В судьбе князя, а значит, и в миропонимании автора отразилась неумолимая судьба христианства: «Не думайте, что Я пришел принести мир на землю; не мир пришел Я принести, но меч; Ибо Я пришел разделить человека с отцом его, и дочь с матерью ее»[151]. Уж если детей от родителей может разделить острие христианских идей и заповедей, то что говорить об обществе и истории? Это разделение совершается с того самого времени, когда «венец от терния возложиша на главу Его, и трость в десницу Его»[152]. И Христос молчал, и апостол писал: «Убеждаю вас кротостью и снисхождением Христовым»[153] . Но в ответ на всю тишину христианства с самого начала его поднялась буря разделения и жила все эти века, совершаясь в семье, в обществе, в государстве, то утихая, то вновь разгораясь, с тем чтобы к концу истории уже окончательно разделить мир. И как же наивны, а может быть, и лукавы те религиозные деятели, которые хотели бы сделать картонный меч из страшного меча христианства и из его цельного вина — валериановые капли.
Пришел князь с тишайшей своей душой, и все кругом заволновалось, все углы обострились, все язвы обнаружились. Достоевский знал единственную трагическую дорогу христианства и никогда не мог бы смешать с ним нравоучительную его фальсификацию.
«Протестантские секты… уж и теперь почти все наклонны перейти в какую–нибудь там «гуманность» или даже просто в атеизм» (22: 34–35), — писал он в «Дневнике писателя» 1876 года. Уже в 1877 году он начал с подозрением всматриваться в идеи Толстого. «Такие люди, как автор «Анны Карениной», — суть учители общества… Чему ж они нас учат?» (25: 223) — писал он в «Дневнике писателя». Когда в 1880 году создавался «Великий инквизитор» — его обвинение папства, можно было бы ожидать от него хоть какого–нибудь крена в протестантизм или в иной вид рационалистической и, конечно, «гуманной» религиозности. Даже такой православный человек, как Хомяков, полемически отталкиваясь от Рима, давал иногда повод для подозрений в протестантском уклоне. А Достоевский как раз в 1880 году пишет: «Протестантизм исполинскими шагами переходит в атеизм и в зыбкое, текущее, изменчивое (а не вековечное) нравоучение» (26: 151). И трагизм христианства решил судьбу романа: окончиться нравоучением он не мог — сердце, пожалевшее сумасшедшую Настасью Филипповну и отказавшееся от личного счастья с Аглаей, должно было идти на Голгофу.

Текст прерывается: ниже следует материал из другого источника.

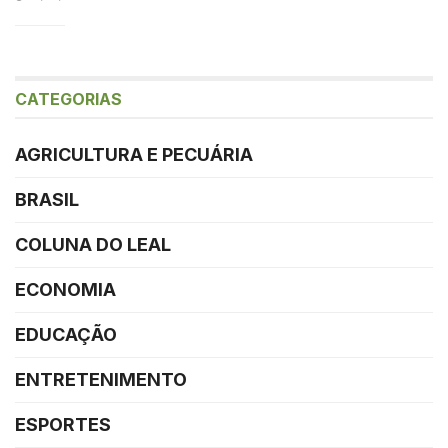
CATEGORIAS
AGRICULTURA E PECUÁRIA
BRASIL
COLUNA DO LEAL
ECONOMIA
EDUCAÇÃO
ENTRETENIMENTO
ESPORTES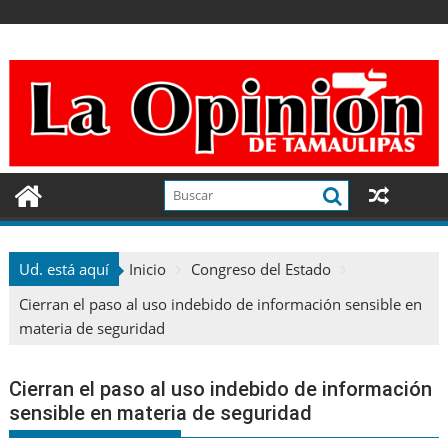
Ir
al
contenido
Ud. está aquí
Inicio
Congreso del Estado
Cierran el paso al uso indebido de información sensible en
materia de seguridad
Cierran el paso al uso indebido de información
sensible en materia de seguridad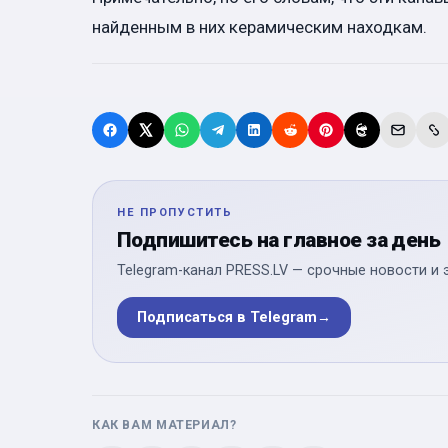
найденным в них керамическим находкам.
НЕ ПРОПУСТИТЬ
Подпишитесь на главное за день
Telegram-канал PRESS.LV — срочные новости и 
Подписаться в Telegram
→
КАК ВАМ МАТЕРИАЛ?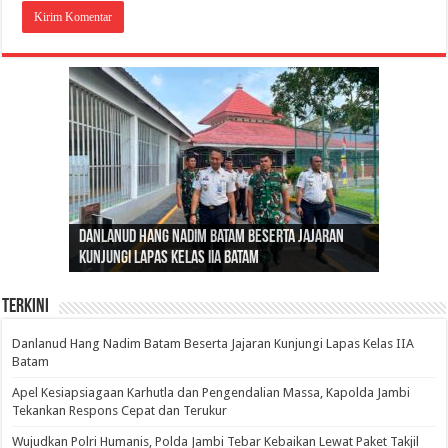
Gubernur Al Haris: Lomba Cerdas Cermat Sarana
Gubernur Al Haris Dorong Koperasi Merah Putih
Sosok Fenomenal yang Menggetarkan
Danlanud Hang Nadim Batam Beserta Jajaran
Silaturahmi dan Reses Komite I DPD RI di Polda
Edukasi Pembentukan Karakter Generasi
Cepat Beroperasi Agar Bisa Layani Masyarakat
Nusantara: Ratu Wangsa, Wanita Berkelas
Kunjungi Lapas Kelas IIA Batam
Jambi Bahas Sinergitas Penanganan Narkotika
Penerus
Penuhi Kebutuhannya
dengan Pengaruh Internasional
Terkini
Danlanud Hang Nadim Batam Beserta Jajaran Kunjungi Lapas Kelas IIA
Batam
Apel Kesiapsiagaan Karhutla dan Pengendalian Massa, Kapolda Jambi
Tekankan Respons Cepat dan Terukur
Wujudkan Polri Humanis, Polda Jambi Tebar Kebaikan Lewat Paket Takjil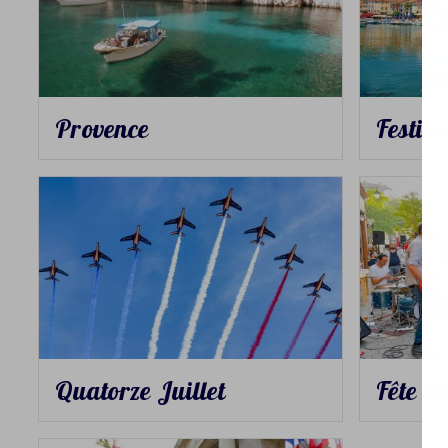
Provence
Festiva
Quatorze Juillet
Fête d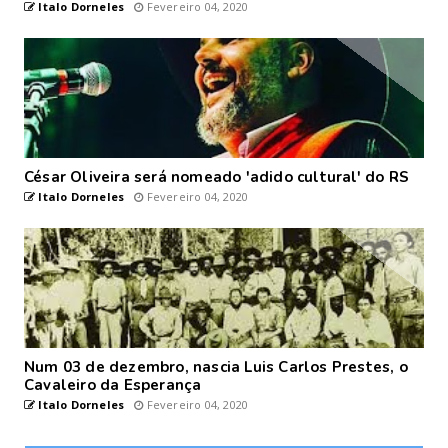
Italo Dorneles
Fevereiro 04, 2020
César Oliveira será nomeado 'adido cultural' do RS
Italo Dorneles
Fevereiro 04, 2020
Num 03 de dezembro, nascia Luis Carlos Prestes, o
Cavaleiro da Esperança
Italo Dorneles
Fevereiro 04, 2020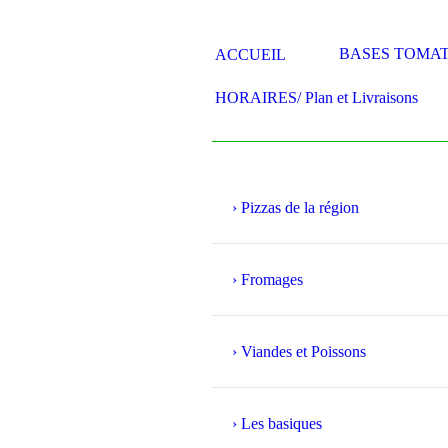
BASES TOMA
ACCUEIL
HORAIRES/ Plan et Livraisons
Pizzas de la région
Fromages
Viandes et Poissons
Les basiques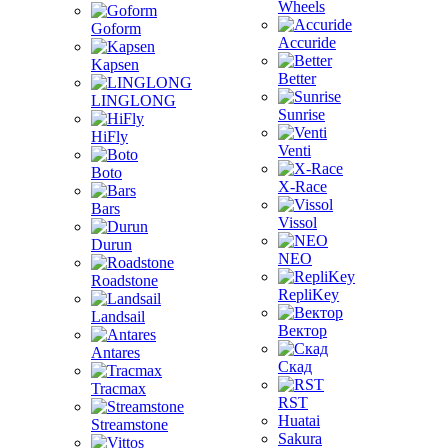
Wheels
Goform
Accuride
Kapsen
Better
LINGLONG
Sunrise
HiFly
Venti
Boto
X-Race
Bars
Vissol
Durun
NEO
Roadstone
RepliKey
Landsail
Вектор
Antares
Скад
Tracmax
RST
Huatai
Streamstone
Sakura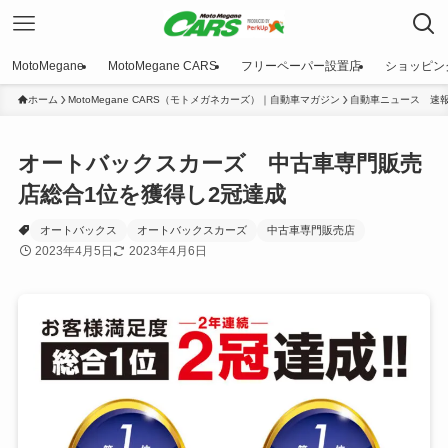
MotoMegane
MotoMegane CARS
フリーペーパー設置店
ショッピン
ホーム
MotoMegane CARS（モトメガネカーズ）｜自動車マガジン
自動車ニュース 速
オートバックスカーズ 中古車専門販売
店総合1位を獲得し2冠達成
オートバックス
オートバックスカーズ
中古車専門販売店
2023年4月5日
2023年4月6日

Жертвенность князя есть, по Достоевскому, и, конечно, по Евангелию, не только отказ от своей личности, но, наоборот, ее высшее проявление. Еще в начале 60–х годов, в «Зимних заметках о летних впечатлениях», Достоевский писал: «Совершенно сознательное и никем не принужденное самопожертвование всего себя в пользу всех есть, по–моему, признак высочайшего развития личности, высочайшего ее могущества, высочайшего самообладания, высочайшей свободы собственной воли… Пойти за всех на крест, на костер, можно только сделать при самом сильном развитии личности. Сильно развитая личность… уже не имеющая за себя никакого страха, ничего не может и сделать другого из своей личности… как отдать ее всю всем» (5: 79). Но в 1862–1863 годах, когда писались эти строки, Достоевский излагал как бы только теорию жертвенности, а теперь он открывает ее действительность, ее невероятную боль.
«Мы знаем, что, чем больше любовь, тем больше страданий душе», — говорил авва Силуан. Достоевский показывает не только полное отвержение князя всеми, но и горчайшее чувство в нем самом — что он ничего для всех этих людей так и не смог сделать, что все его дело — неудача. Вот где самое страшное в Голгофе: «Боже мой, Боже мой, зачем Ты меня оставил?»[154]
«Какое–то совсем новое ощущение томило его сердце бесконечною тоской. Между тем совсем рассвело; наконец он прилег на подушку, как бы совсем уже в бессилии и в отчаянии, и прижался своим лицом к бледному и неподвижному лицу Рогожина; слезы текли из его глаз на щеки Рогожина, но, может быть, он уж и не слыхал тогда своих собственных слез и уже не знал ничего о них…» (8:506—507).
Про смерть Дон Кихота Достоевский в 1877 году писал, что он умер, «любя весь мир всею великою силой любви, заключенной в святом сердце его, и понимая, однако, что ему уже нечего более в этом мире делать» (26: 26). Жаль, что не этими словами окончен роман.
В феврале 1869 года Достоевский писал Страхову: «В романе много написано наскоро, много растянуто… Я не за роман, а за идею мою стою» (29, кн. 1:19). О том же он говорит в письме к С.А. Ивановой в январе 1869 года: «Романом я не доволен; он не выразил и 10–й доли того, что я хотел выразить, хотя все–таки я от него не отрицаюсь и люблю мою неудавшуюся мысль до сих пор» (29, кн. 1 : 10). Может быть, и правда в романе есть какая–то неудача. Иногда действительно кажется, что не только все оставили князя, но что его оставил и сам автор[155].